-- 给定任务 1 --
把记录里从含有“scientific name: Arthonia”的那一行起、一直到记录最后一行的这几行重新写出来，其中的“family”换成“科”，别的地方一字不动。
-- 给定任务 2 --
续写这篇讲用BDD和OpenFaaS搭建函数即服务开发者平台的文章，从它停下的地方接着往下写。

-- 文本摘录 --
构建基于BDD与OpenFaaS的函数即服务内部开发者平台

平台工程

文章字数: 3.7k

阅读时长: 17 分

团队引入OpenFaaS的初衷是好的：降低后端开发的复杂度，让开发者专注业务逻辑。但现实是，我们很快陷入了另一个困境。开发者不再写Dockerfile，但他们开始编写、调试和维护越来越复杂的stack.yml文件。CI/CD流水线也变得脆弱，充满了faas-cli的shell脚本，任何微小的环境差异都可能导致部署失败。新成员的上手曲线陡峭，Serverless带来的敏捷性优势几乎被这种“工具链摩擦”所抵消。

痛点很明确：我们需要一个能屏蔽底层复杂度的内部开发者平台（IDP）。目标不是替代faas-cli，而是为80%的通用场景提供一个“一键式”的图形化发布路径。一个开发者应该能够通过Web界面，提交他的函数代码，然后由平台负责后续的测试、打包、发布和验证。这个想法成了我们团队一个季度性的技术项目。

初步构想与技术选型决策

这个内部平台的核心是一条自动化的工作流。我们首先用行为驱动开发（BDD）的思路，以用户故事的形式定义了核心功能：

Feature: Self-Service Function Deployment

Scenario: A developer successfully deploys a new Node.js function
  Given the developer is on the "New Function" page
  And they have selected the "node18-express" template
  When they provide a valid function name "user-profile-service"
  And they paste their function's source code into the editor
  And they click the "Deploy" button
  Then the system should initiate the deployment process
  And after a short period, they should see a "Deployment Successful" notification
  And the function "user-profile-service" should be available and responsive at its gateway endpoint

这个Gherkin剧本成为了我们架构设计的北极星。它清晰地描述了前端交互、后端处理和最终状态验证，这直接影响了我们的技术选型：

前端界面 (UI): Shadcn UI
我们不需要一个重量级、自带设计系统的UI库。我们需要的是能快速构建出干净、专业界面的基础组件，并且对这些组件有完全的控制权。Shadcn UI的模式——它不是一个依赖库，而是一系列你可以直接复制到自己代码库中的组件——完美符合我们的要求。这避免了组件库升级带来的麻烦，也让我们能轻松地根据内部设计规范进行定制。在真实项目中，这种可维护性和控制力远比开箱即用的主题重要。

-- 数据集记录 --
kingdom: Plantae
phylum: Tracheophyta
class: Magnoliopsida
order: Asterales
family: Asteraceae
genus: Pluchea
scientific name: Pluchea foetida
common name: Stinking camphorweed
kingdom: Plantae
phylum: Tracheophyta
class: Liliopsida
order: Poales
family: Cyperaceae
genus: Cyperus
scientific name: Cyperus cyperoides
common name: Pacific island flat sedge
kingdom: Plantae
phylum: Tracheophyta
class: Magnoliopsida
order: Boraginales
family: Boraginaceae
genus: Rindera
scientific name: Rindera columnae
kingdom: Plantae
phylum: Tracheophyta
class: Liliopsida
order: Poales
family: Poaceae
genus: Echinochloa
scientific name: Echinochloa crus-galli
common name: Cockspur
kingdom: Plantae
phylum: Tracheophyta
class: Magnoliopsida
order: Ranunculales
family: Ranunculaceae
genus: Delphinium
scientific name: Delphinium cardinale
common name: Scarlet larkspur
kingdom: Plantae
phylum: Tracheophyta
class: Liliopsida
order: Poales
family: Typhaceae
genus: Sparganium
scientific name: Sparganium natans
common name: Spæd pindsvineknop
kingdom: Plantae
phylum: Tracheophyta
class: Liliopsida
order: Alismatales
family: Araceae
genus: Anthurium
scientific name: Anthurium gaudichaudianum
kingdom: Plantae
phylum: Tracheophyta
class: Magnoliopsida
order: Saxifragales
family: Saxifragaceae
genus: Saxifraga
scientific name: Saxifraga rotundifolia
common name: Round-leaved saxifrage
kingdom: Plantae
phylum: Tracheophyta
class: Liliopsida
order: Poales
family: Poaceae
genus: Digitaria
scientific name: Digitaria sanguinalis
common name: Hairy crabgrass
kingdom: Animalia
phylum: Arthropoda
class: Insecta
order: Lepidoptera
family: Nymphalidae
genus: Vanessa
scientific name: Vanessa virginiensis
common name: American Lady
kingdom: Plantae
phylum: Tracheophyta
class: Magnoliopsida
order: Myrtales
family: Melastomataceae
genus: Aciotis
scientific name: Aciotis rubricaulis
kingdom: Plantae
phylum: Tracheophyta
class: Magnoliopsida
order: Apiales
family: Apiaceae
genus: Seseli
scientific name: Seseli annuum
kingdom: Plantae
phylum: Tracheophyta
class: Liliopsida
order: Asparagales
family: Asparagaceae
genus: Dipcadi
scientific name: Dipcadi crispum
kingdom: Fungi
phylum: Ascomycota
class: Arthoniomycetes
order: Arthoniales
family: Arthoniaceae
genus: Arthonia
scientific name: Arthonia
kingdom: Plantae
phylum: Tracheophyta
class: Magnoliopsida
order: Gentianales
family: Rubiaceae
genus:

-- 练习作答 1 --
scientific name: Arthonia
kingdom: Plantae
phylum: Tracheophyta
class: Magnoliopsida
order: Gentianales
科: Rubiaceae
genus:

-- 练习作答 2 --
后端工作流编排: OpenFaaS Function
用一个OpenFaaS函数来部署另一个OpenFaaS函数，这听起来有点“套娃”，但实际上是一个非常务实的选择。我们的IDP后端不需要7x24小时运行，它本质上是一个事件触发的流程。将其本身实现为一个Serverless函数（我们称之为deployer-function），可以复用现有的OpenFaaS基础设施，避免了额外维护一个常驻服务的成本。这个deployer-function将成为一个面向平台API，接收前端请求，并在后台执行faas-cli命令或直接调用OpenFaaS API来完成部署。
测试框架: Vitest
这个项目横跨前后端，我们需要一个能同时处理React组件测试和Node.js后端逻辑测试的工具。Vitest以其闪电般的速度和与Vite生态的无缝集成脱颖而出。更关键的是，我们可以利用它来编写端到端的测试，直接验证上面定义的BDD剧本。一个测试框架就能覆盖单元、集成和端到端测试，极大地简化了我们的开发工作流。

步骤化实现：从前端到后端的完整链路

我们的项目采用pnpm monorepo结构，包含两个主要部分：portal（React前端应用）和functions（OpenFaaS函数）。

/faas-idp
├── apps/
│   └── portal/         # React + Shadcn UI 前端
│       ├── src/
│       ├── package.json
│       └── ...
├── functions/
│   ├── deployer/       # 部署器函数
│   │   ├── handler.js
│   │   ├── package.json
│   │   └── Dockerfile
│   └── stack.yml       # OpenFaaS 函数定义
├── package.json
└── pnpm-workspace.yaml

1. 前端界面：构建部署表单

我们首先使用create-vite初始化portal应用，然后通过shadcn-ui的CLI引入我们需要的组件：Card, Input, Textarea, Button, Label, Select, 和 Toast。

核心组件是 DeploymentForm.tsx，它负责收集用户输入。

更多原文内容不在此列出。